BEGIN

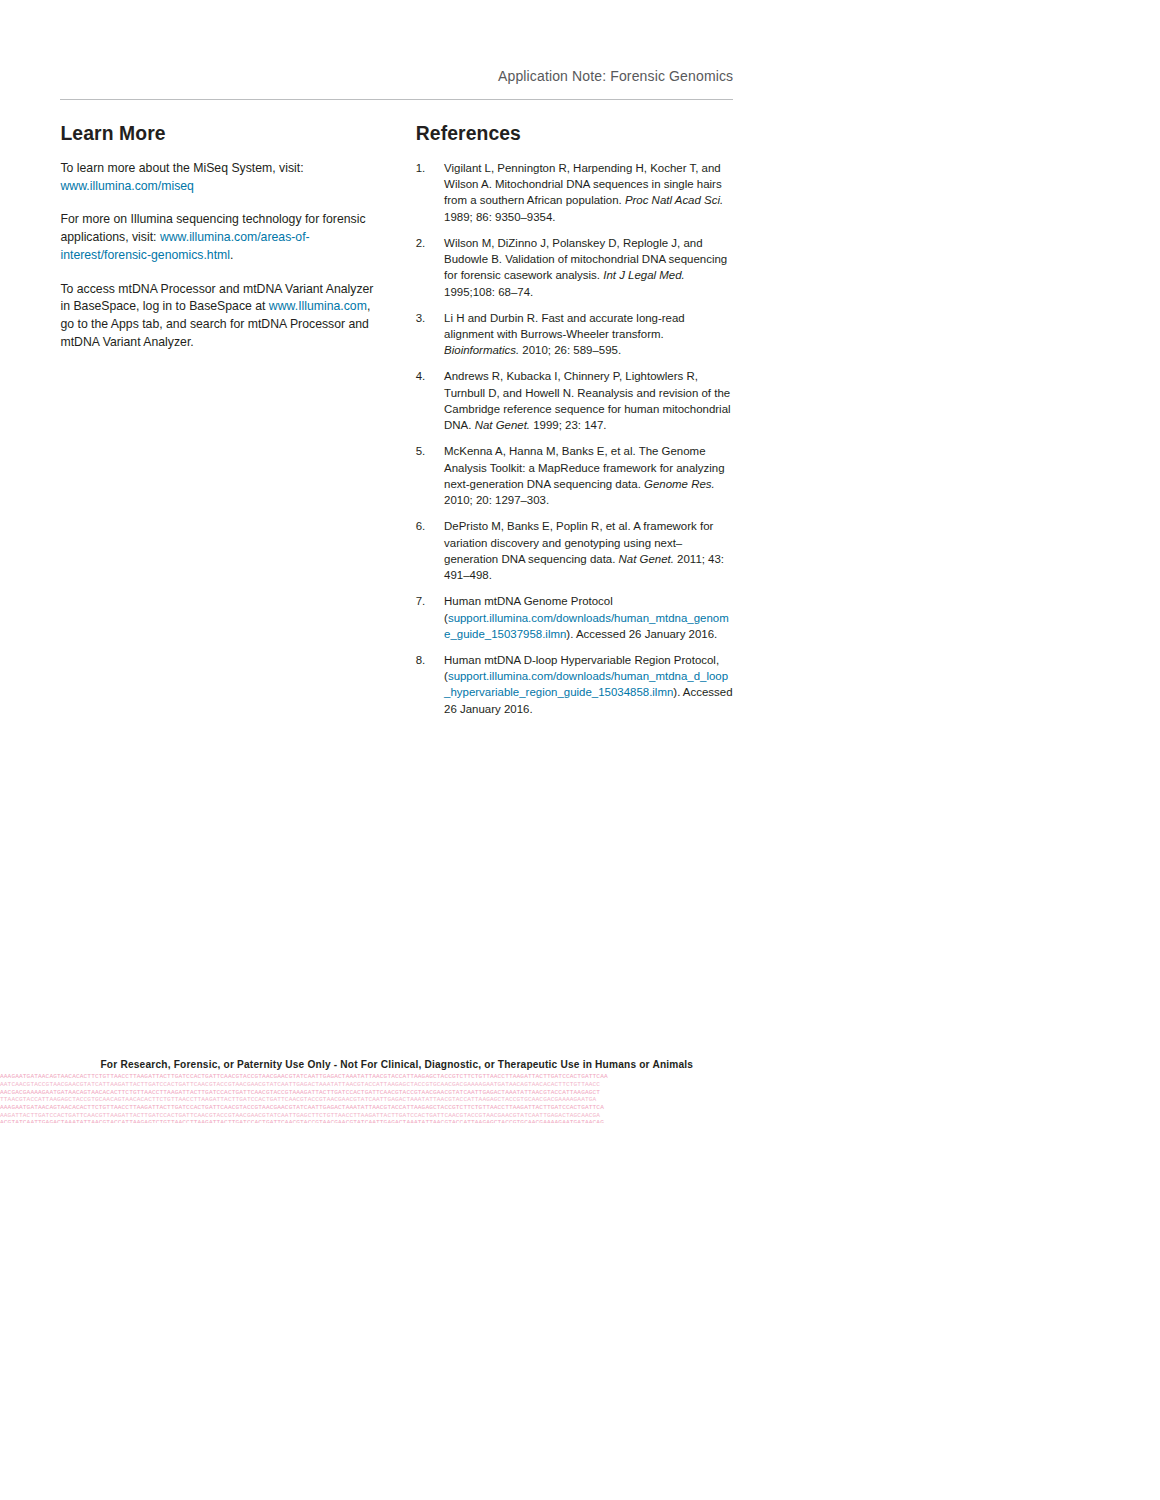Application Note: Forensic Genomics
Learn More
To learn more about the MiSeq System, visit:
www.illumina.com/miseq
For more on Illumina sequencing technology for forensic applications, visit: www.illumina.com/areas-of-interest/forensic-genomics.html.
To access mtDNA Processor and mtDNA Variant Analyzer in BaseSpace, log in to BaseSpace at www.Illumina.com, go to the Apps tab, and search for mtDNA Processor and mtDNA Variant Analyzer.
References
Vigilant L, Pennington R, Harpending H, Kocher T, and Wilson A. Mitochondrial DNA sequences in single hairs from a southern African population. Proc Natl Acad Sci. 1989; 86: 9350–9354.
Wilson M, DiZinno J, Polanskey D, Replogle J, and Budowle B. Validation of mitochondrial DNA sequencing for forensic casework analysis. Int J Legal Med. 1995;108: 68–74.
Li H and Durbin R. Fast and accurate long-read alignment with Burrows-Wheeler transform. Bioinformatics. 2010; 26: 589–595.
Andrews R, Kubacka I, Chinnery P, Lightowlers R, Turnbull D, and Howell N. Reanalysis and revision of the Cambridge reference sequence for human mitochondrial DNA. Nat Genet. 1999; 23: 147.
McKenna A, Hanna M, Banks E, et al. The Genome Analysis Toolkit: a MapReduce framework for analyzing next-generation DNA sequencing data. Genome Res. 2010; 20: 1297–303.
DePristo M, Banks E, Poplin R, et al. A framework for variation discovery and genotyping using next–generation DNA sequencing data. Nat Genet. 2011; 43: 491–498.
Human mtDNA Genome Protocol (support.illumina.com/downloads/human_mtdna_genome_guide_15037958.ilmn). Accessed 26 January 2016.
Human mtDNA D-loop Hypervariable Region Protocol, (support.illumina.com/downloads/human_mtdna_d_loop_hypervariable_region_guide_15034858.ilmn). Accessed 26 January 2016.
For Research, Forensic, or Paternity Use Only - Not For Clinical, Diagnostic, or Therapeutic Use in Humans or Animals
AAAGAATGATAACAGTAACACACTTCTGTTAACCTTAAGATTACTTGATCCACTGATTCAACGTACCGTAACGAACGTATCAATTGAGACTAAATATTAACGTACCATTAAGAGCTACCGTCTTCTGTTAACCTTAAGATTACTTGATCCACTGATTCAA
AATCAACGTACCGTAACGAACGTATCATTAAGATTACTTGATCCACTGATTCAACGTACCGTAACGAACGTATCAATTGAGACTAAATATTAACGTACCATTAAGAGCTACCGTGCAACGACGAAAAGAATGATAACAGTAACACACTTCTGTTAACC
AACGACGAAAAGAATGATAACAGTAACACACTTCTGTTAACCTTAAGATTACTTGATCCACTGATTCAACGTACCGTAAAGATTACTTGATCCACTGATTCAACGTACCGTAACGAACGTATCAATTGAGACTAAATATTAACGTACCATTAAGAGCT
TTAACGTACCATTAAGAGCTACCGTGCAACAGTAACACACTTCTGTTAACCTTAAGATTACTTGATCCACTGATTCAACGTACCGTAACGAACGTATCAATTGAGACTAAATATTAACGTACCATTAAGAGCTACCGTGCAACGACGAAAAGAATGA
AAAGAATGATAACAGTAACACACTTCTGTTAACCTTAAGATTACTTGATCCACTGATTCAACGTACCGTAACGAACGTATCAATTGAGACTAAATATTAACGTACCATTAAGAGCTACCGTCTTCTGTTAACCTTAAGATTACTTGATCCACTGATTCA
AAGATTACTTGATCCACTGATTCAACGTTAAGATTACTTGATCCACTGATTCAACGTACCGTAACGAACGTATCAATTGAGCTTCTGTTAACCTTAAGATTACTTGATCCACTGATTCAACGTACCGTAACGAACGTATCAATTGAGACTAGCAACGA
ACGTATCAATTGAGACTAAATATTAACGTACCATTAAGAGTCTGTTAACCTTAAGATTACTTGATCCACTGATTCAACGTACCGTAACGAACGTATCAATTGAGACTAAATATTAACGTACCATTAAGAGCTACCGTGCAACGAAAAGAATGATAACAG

END
BEGIN

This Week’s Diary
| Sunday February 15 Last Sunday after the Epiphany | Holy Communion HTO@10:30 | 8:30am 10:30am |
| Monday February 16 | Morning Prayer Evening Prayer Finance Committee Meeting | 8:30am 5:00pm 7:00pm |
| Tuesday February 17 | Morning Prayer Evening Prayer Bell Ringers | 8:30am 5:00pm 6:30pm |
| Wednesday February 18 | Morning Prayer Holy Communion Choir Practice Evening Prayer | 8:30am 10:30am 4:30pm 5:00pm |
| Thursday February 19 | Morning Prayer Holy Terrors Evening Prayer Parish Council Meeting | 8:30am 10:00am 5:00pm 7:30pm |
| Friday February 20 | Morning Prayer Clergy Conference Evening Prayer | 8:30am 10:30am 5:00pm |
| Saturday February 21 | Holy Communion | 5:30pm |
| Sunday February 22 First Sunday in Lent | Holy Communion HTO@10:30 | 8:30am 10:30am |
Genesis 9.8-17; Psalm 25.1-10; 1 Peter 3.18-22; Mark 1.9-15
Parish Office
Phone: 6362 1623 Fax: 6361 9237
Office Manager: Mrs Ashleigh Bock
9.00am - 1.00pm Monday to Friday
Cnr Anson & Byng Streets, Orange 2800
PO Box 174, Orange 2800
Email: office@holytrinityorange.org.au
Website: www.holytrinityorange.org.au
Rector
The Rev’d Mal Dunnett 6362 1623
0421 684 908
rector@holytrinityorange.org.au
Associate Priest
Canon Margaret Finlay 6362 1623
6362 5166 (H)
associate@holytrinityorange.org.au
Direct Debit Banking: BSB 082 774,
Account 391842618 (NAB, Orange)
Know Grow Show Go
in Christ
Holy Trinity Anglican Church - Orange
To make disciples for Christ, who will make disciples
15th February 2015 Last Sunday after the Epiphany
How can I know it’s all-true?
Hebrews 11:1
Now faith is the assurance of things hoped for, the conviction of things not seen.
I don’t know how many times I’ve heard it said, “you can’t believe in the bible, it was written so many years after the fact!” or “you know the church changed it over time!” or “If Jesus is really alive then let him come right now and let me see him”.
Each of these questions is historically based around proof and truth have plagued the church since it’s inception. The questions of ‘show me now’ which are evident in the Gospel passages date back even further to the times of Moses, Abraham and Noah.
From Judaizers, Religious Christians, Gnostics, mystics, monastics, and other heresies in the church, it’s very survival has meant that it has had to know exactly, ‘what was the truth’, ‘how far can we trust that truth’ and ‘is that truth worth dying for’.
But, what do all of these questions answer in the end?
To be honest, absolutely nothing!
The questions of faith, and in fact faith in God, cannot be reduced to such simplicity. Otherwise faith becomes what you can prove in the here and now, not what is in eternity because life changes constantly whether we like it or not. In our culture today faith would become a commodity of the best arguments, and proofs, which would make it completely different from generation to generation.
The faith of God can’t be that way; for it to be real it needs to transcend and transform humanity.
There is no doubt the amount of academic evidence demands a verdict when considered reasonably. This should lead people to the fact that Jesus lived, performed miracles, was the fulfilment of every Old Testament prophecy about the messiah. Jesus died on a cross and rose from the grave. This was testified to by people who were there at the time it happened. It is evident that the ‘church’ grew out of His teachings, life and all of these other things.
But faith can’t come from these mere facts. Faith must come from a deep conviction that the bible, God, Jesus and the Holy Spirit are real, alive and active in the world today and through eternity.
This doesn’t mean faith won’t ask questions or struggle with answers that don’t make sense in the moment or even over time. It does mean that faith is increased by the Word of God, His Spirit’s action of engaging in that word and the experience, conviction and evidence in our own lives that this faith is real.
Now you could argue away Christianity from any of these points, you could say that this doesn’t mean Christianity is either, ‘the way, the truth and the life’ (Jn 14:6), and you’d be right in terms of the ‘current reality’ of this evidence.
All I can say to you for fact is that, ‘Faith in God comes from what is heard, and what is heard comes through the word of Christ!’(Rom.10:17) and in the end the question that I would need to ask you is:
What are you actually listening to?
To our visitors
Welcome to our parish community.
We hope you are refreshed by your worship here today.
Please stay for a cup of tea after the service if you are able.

END

WHAT IS EXPECTED =
Search the entries for the word "Last" and pick out every line that holds it.

PROBLEM SOLUTION =
| Sunday February 15 Last Sunday after the Epiphany | Holy Communion HTO@10:30 | 8:30am 10:30am |
15th February 2015 Last Sunday after the Epiphany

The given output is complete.